I have seen sources claim that $SO^+(1,3) \cong SU(2) \times SU(2)$, but have seen others claim that only their Lie algebras are isomorphic.

1. Is it true that $SO^+(1,3) \cong SU(2) \times SU(2)$?
2. If not, is $SO^+(1,3)$ isomorphic to some quotient of $SU(2) \times SU(2)$?
3. Is the analogous result true for their Lie alebras, i.e. $\mathfrak{so}^+(1,3) \cong \mathfrak{su}(2) \oplus \mathfrak{su}(2)$, or something similar?
4. Generally, when can you go from a product group isomorphism to a corresponding result for Lie algebras, or vice versa?

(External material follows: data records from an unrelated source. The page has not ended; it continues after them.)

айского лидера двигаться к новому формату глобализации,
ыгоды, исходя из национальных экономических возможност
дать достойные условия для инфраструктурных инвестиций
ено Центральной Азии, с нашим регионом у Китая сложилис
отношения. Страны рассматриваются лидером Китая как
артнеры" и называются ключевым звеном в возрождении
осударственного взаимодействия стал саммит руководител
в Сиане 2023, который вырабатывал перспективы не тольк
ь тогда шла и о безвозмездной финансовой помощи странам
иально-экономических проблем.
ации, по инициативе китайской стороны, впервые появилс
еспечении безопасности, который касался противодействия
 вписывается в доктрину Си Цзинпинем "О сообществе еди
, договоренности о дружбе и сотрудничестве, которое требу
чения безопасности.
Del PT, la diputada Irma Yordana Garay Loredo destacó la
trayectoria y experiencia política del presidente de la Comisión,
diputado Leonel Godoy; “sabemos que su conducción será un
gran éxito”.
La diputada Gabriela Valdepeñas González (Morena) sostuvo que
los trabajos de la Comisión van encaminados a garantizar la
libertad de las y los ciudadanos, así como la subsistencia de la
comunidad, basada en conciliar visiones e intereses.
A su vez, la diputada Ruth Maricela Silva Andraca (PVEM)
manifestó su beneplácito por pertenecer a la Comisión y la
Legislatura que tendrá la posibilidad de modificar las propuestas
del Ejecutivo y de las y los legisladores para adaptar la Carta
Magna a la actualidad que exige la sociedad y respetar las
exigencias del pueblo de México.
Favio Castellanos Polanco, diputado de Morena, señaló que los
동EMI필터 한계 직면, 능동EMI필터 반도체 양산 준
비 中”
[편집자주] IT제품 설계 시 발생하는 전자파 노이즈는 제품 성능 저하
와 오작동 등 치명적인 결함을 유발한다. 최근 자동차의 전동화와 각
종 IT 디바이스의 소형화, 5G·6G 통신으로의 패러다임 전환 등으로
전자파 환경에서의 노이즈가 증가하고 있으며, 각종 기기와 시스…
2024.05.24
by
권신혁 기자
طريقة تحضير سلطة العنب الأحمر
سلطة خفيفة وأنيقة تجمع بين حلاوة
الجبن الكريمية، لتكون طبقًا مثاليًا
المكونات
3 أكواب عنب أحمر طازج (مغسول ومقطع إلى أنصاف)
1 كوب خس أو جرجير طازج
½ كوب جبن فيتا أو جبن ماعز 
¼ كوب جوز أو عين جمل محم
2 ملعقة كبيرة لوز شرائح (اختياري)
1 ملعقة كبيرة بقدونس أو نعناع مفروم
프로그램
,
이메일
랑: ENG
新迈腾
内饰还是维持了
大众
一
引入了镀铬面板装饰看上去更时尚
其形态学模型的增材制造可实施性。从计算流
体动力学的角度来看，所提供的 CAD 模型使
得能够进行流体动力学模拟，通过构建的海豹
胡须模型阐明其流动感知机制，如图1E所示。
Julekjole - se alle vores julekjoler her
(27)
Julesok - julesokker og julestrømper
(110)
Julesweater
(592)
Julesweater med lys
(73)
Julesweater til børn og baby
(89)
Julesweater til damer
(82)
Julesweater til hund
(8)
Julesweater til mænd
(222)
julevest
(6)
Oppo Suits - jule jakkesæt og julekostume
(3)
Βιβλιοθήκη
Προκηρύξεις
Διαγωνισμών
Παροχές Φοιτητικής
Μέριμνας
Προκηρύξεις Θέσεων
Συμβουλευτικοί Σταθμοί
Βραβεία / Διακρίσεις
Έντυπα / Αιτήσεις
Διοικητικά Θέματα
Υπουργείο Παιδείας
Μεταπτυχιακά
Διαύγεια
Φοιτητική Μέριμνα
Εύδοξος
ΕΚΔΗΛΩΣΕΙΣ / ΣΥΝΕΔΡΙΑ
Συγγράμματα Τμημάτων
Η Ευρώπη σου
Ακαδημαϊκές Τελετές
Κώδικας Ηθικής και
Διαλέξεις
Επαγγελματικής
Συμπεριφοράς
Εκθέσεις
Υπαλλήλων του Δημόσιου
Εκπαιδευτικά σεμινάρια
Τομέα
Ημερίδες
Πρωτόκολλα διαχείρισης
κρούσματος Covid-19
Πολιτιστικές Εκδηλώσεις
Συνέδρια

I'm led to believe there is some isomorphism of this form since (I think) $$SO^+(1,3) \cong PSL(2,\mathbb{C}), \quad SL(2,\mathbb{C}) \cong SO(4), \quad SO(4) \cong SU(2) \times SU(2)/\{\pm I\}.$$

Answer 1

$SO^+(3,1)$ is the so-called restricted Lorentz group, which is the identity component of the Lorentz group $SO(3,1)$. It is a six-dimensional real Lie group, which is not simply connected.

1. Since $SO^+(1,3)$ is not compact, but $SU(2)\times SU(2)$ is compact, the groups cannot be isomorphic as real Lie groups.

2. We have $SO^+(3,1)\simeq SL(2,\mathbb{C})/\mathbb{Z}_2\simeq SU(2)_{\mathbb{C}}/\mathbb{Z}_2$, i.e., the complexification of the restricted Loretz group satisfies $$SO^+(3,1)_{\mathbb{C}}\simeq (SU(2)_{\mathbb{C}}\times SU(2)_{\mathbb{C}})/\mathbb{Z}_2.$$

3. In the same way, $\mathfrak{so}^+(3,1)_{\mathbb{C}}\simeq \mathfrak{su}(2)_{\mathbb{C}}\oplus \mathfrak{su}(2)_{\mathbb{C}}\simeq \mathfrak{sl}_2(\mathbb{C})\oplus \mathfrak{sl}_2(\mathbb{C})$.